Where Does That's Impossible Come From?
Today, we welcome back our popular guest writer, Renée Mineart.
Impossible is one of my favourite words. I like the word because it has a literal meaning, and a figurative meaning that we use on a regular basis. The thing is, people often think they are using the literal meaning when actually they are using the figurative meaning!
The definition of impossible, in its literal form is: “not able to occur, exist or be done” and when most people use the word, most of the time, that’s what they think they mean: it can’t be done, no way, no how - end of story.
At the other end of the spectrum, you’ll h ave people tell you that “nothing is impossible.” If you put your mind to the task and add enough time and hard work, nothing is impossible.Well, I disagree. I strongly believe everything is impossible. Absolutely everything. At least, in the way we use the word most of the time, in its figurative sense. Let me explain…

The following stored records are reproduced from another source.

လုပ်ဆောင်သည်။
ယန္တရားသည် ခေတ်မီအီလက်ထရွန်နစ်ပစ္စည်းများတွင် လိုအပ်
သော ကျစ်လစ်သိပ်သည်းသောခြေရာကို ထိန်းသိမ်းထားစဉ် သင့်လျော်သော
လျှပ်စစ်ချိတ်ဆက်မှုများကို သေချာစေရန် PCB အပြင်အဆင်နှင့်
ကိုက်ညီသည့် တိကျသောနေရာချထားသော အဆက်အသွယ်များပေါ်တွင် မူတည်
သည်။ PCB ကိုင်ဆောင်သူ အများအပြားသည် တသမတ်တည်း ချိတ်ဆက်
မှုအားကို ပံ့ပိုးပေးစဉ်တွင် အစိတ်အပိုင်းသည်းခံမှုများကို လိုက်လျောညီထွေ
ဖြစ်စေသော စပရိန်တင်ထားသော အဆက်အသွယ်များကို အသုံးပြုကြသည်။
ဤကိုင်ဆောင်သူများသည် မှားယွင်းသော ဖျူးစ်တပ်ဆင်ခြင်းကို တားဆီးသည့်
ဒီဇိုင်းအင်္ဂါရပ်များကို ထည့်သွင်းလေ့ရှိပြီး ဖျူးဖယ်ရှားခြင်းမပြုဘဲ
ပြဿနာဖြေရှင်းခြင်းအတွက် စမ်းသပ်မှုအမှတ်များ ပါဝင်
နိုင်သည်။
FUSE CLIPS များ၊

Please consider this statement for a moment: Everything mankind has ever achieved, and everything mankind will ever achieve, was once considered impossible; and not only by the masses or the media, but by trained experts and scientists as well.
Let’s consider just a few examples.
Manned powered flight was considered impossible until two bicycle repairmen, the Wright Brothers, came along and proved everyone wrong on 17th December 1903. Staying on the theme of flying, and a mere 45 years later, everyone believed flying faster than the speed of sound was impossible, until General Chuck Yeager broke the sound barrier on 14th October 1947. Take note here, scientists thought the sound barrier was so impossible to break, they named it the “sound barrier”. Not the “sound obstacle” or “speed of sound challenge”. No, they called it the sound barrier because they thought it was an actual barrier that could not be broken - and they were the experts!
You see, impossible really means, “it hasn’t been done yet”. “Impossible” has a very clear lifecycle that is easy to spot in just about everything mankind has ever accomplished.
First, something is impossible. Then, someone thinks they can do it, and they succeed at it. This person’s name will usually go down in the history books. The Wright Brothers, Chuck Yeager and Neil Armstrong, the first person to set foot on the moon, were all the first people to do the impossible. You may remember that Buzz Aldrin was the second person to step on the Moon, but can you name any of the other ten astronauts that visited the moon after them? No, neither can I. When it comes to achieving the impossible, being first is important.
Then, that impossible thing becomes “amazing”, which morphs into “wonderful” and “marvellous”. For several years after airplanes were invented, pilots would do stunts at county fairs and were often called “those magnificent men in their flying machines.”
Before long, the impossible becomes fashionable, and eventually common and lastly mundane. So mundane that we forget it was once considered impossible.
The next time you brush your teeth with an electric toothbrush (invented in 1937), or shave with an electric razor (1930), remember that once electricity in the home was considered impossible (1882). To say nothing of a small electric motor with a rechargeable battery. These are such everyday items we don’t think twice about them, but a generation ago, they were impossible.
Prior to Covid changing our world, I heard the word impossible quite a lot in IT in answer to questions like these:
Q: Can my team work from home?
A: No, that’s impossible at this organisation.
Q: Can we conduct User Acceptance Testing (UAT) remotely and from home?
A: No, that’s clearly impossible. We need everyone in the office to do that.
Q: Could we set up a virtual telephony system so people can take work calls at home?
A: Clearly, no, that’s impossible. We don’t have the infrastructure or resources to do that.
Q: I need to visit family on the other side of the country for a month, can I take my work laptop and do my development and software testing from there?
A: Obviously not. We need you in the office. Stop asking for impossible things.
Now, less than a year later we are all quite happily and successfully working from home having achieved a number of impossible things in the process. Whenever we are faced with a new challenge, that could be anything from writing code that does something new, finding bugs in existing code or just changing established norms, often our first knee jerk reaction is to think it’s an impossible task. But really, it’s just a “no one has done it before” task.
How do we continue to support thousands of customers, develop, test and deliver new software and services while everyone is working from home, miles apart from everyone else on the team? Six months ago, that seemed pretty impossible to a lot of organisations. Now, it’s just a Monday.
Accomplishing the impossible isn’t a rare occurrence done by the Chuck Yeagers and Neil Armstrongs of the world. It’s what all of us do all the time when we learn to see beyond the limitations placed on us by other people or the technology of yesterday.